5. Sometimes the health care providers are just as clueless as the general public
I dont say that to make you lose faith in Nurses, Doctors, PAs, NPs, etc, but it is the honest true. I think that everyone would like to think that hospitals are made of highly skilled individuals that are fully prepared for every medical emergency scenario that might come there way.  The same way that I like to think that the flight crews on commercial jets would be cool, calm, and collected if I was every on a plane that was going down. The truth of the matter is that sometimes when the sh$t gets real, we are just human beings too. We get scared. We make mistakes. We really don't know what to do when something like this happens. I'll give you $100 if any of the hospitals I have ever worked in could have properly handled an Ebola patient 100% of the time. For the most part, I think that now if someone hit the ER with ebola, the majority of the hospital would go all Mary Katherine Gallagher start sniffing there armpits in the corner. (me included). We certainly wouldn't calmly just proceed with the outlined protocol.   You have read the nurses accounts from the Texas hospital. THERE WAS NO PROTOCOL. If there was, they didn't know it. So is really a protocol if the people that are supposed to be implementing it don't know what it is?

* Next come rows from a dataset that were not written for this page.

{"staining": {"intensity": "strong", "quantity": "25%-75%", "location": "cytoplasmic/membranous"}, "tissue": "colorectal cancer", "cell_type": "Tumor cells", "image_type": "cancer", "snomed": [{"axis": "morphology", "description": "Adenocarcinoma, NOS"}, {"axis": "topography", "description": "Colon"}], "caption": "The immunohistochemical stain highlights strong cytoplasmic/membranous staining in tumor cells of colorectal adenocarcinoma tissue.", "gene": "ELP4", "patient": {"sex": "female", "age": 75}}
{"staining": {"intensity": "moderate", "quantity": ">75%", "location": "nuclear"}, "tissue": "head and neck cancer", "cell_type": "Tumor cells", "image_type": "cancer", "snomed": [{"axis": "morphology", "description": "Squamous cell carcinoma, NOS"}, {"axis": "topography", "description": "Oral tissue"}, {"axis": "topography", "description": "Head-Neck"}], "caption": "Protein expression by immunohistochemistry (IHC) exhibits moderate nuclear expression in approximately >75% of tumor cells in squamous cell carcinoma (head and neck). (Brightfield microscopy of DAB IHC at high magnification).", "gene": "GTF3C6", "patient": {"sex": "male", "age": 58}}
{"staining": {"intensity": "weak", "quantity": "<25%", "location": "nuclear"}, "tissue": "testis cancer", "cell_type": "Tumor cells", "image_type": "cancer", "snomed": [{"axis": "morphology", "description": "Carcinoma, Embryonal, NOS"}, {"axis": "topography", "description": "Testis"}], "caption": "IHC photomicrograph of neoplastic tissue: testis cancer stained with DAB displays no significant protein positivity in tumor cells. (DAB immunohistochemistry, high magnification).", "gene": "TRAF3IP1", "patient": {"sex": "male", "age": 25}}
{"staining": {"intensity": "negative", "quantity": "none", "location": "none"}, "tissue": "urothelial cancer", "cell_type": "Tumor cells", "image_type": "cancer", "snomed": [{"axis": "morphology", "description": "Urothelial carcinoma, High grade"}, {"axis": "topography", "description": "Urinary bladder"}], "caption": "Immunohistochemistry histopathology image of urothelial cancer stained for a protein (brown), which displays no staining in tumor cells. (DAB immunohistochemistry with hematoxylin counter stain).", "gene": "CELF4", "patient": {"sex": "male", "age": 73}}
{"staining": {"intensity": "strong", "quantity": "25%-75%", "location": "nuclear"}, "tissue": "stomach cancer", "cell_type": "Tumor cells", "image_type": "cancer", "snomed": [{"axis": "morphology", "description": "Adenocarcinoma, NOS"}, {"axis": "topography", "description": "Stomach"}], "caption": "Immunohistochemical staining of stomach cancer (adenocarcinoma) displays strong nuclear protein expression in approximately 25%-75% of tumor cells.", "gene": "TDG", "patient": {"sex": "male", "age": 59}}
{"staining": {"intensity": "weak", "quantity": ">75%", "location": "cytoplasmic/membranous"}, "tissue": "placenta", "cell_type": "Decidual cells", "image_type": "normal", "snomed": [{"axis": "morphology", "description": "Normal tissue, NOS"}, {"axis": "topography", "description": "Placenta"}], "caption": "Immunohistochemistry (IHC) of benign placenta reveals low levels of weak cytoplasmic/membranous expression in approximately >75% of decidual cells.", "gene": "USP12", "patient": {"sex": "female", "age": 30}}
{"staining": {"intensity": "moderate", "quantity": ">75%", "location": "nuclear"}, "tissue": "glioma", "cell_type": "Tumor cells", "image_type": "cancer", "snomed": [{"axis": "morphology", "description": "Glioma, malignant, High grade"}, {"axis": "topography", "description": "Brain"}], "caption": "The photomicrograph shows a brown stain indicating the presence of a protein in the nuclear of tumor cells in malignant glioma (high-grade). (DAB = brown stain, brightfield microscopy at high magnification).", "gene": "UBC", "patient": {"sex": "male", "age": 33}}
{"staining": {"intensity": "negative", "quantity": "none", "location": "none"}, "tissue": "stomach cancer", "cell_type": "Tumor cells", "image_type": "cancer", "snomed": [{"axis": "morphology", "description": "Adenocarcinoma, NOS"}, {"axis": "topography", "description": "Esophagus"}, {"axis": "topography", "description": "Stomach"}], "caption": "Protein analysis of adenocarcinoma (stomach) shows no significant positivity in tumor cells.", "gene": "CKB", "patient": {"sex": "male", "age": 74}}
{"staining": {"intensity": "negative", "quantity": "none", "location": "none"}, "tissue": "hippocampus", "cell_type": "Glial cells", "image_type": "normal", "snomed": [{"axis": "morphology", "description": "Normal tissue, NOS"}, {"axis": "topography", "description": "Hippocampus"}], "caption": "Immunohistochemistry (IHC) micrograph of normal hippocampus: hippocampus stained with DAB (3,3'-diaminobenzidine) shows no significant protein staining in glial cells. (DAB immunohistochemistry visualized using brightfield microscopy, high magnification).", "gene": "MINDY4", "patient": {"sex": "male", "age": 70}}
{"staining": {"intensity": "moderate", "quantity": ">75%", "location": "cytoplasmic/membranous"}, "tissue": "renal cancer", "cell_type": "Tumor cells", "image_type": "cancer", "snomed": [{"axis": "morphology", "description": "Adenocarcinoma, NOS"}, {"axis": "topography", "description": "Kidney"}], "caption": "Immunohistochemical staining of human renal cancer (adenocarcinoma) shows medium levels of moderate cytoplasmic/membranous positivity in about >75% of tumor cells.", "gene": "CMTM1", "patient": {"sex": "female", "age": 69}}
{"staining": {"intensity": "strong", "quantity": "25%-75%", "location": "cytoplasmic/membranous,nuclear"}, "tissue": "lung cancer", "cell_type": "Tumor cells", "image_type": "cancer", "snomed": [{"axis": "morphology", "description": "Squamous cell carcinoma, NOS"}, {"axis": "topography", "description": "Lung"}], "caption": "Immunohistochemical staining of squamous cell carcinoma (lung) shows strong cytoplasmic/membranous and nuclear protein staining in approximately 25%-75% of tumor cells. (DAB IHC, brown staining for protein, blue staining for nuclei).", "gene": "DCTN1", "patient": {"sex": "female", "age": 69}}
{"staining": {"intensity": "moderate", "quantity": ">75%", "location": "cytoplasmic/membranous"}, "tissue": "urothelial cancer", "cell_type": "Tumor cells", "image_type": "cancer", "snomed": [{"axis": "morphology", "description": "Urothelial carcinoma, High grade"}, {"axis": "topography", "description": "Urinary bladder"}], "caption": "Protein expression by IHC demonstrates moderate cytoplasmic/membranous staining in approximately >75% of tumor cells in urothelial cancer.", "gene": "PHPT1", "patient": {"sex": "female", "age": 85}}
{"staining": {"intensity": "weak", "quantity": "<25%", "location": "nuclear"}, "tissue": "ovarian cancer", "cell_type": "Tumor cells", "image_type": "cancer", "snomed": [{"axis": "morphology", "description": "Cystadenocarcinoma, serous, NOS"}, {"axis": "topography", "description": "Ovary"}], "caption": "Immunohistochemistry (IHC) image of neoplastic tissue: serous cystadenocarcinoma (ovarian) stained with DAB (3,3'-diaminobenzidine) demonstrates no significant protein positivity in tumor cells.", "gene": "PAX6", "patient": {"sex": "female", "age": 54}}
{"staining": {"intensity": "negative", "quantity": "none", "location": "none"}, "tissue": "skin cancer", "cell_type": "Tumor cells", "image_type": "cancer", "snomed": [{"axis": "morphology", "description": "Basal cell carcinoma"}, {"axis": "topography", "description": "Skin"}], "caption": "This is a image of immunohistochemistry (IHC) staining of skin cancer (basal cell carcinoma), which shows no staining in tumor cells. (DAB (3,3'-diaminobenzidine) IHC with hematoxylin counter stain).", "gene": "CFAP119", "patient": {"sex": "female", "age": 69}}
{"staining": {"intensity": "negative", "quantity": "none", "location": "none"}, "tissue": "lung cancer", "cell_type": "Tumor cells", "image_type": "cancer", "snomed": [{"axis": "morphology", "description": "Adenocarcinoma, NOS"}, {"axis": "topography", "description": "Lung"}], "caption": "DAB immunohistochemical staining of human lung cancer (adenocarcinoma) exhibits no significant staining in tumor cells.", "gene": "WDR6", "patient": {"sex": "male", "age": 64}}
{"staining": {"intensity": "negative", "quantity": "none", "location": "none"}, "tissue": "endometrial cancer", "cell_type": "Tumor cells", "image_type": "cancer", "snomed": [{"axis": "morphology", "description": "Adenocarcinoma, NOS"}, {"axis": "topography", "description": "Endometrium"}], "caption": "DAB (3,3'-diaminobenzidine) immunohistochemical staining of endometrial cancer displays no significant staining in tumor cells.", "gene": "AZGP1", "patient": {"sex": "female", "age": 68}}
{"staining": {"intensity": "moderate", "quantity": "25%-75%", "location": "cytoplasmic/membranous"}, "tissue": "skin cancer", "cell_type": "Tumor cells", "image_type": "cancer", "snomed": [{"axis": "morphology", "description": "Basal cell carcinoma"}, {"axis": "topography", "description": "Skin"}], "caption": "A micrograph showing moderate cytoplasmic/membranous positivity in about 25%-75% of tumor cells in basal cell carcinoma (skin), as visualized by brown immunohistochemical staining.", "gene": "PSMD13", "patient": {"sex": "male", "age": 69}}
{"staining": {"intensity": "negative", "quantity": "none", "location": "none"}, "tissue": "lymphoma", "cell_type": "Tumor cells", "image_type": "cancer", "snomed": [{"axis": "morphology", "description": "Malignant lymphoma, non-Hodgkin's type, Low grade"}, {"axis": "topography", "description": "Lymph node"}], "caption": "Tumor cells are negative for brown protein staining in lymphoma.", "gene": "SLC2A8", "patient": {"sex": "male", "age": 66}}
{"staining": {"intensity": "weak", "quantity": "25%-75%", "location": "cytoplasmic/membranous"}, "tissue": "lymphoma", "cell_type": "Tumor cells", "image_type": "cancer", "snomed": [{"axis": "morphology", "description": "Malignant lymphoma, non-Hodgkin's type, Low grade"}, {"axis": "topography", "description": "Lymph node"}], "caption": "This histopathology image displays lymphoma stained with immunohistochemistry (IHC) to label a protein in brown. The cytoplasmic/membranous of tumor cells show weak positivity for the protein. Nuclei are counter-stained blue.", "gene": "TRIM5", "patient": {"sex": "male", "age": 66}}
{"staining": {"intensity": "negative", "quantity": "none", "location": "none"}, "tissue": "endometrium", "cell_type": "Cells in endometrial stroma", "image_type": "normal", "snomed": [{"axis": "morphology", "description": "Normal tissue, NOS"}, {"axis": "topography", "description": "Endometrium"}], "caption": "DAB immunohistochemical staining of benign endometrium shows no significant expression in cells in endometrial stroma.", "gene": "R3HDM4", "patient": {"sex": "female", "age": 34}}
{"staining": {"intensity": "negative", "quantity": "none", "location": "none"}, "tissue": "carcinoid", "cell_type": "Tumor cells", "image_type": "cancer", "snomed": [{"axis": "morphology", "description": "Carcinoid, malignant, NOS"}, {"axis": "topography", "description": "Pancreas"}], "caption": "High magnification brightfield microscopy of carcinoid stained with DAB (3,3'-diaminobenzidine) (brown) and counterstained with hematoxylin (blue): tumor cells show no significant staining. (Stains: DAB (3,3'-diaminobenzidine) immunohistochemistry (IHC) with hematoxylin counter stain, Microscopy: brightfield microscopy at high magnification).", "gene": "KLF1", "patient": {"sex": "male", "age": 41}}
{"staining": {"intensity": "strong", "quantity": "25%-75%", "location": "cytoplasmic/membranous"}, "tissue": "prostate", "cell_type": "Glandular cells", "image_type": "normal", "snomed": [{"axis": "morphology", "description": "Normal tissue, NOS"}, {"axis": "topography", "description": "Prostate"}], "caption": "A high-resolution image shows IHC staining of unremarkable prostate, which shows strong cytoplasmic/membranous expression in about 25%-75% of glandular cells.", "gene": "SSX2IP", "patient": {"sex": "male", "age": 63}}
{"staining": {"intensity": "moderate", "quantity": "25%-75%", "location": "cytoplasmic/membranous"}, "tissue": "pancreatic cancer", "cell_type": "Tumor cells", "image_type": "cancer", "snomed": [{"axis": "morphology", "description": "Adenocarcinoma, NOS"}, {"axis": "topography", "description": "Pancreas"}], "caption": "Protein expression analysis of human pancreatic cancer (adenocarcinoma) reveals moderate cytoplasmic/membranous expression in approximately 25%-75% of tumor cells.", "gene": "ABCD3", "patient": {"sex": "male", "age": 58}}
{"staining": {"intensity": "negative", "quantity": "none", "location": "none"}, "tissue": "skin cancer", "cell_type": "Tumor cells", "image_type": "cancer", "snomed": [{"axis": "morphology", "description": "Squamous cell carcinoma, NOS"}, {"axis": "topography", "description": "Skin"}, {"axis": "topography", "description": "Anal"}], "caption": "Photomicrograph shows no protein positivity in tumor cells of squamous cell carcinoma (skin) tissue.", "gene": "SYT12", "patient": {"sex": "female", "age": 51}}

Get out of the corner. Quit rocking back and forth and sniffing your pits. Its gonna be okay. Ebola is definitely a serious disease. Just like AIDS or HIV. Matter of fact, there is enough people out there living with those diseases that odds are you have probably either touched or touched something that a an AIDs or HIV patient has touched in the last month.  Lets all just quit fueling this media frenzy and calm down.

Some of my coworkers so tactfully taped a picture of a ostrich with its head in the sand to my desk the other day. Keep in mind these are the same people that also hid on open packet of sardines behind my computer monitor, so their reliability is questionable. I dont think my head is in the sand. I am just trying to be realistic about this situation.  I have finally been able to accept in my 30 years on this planet that I can not waste my energy worrying about things I can not do anything about.

So make it stop people. All of it. Quite freaking out about Ebola and for heaven's sake get your flu shots! Me and the CDC will both thank you!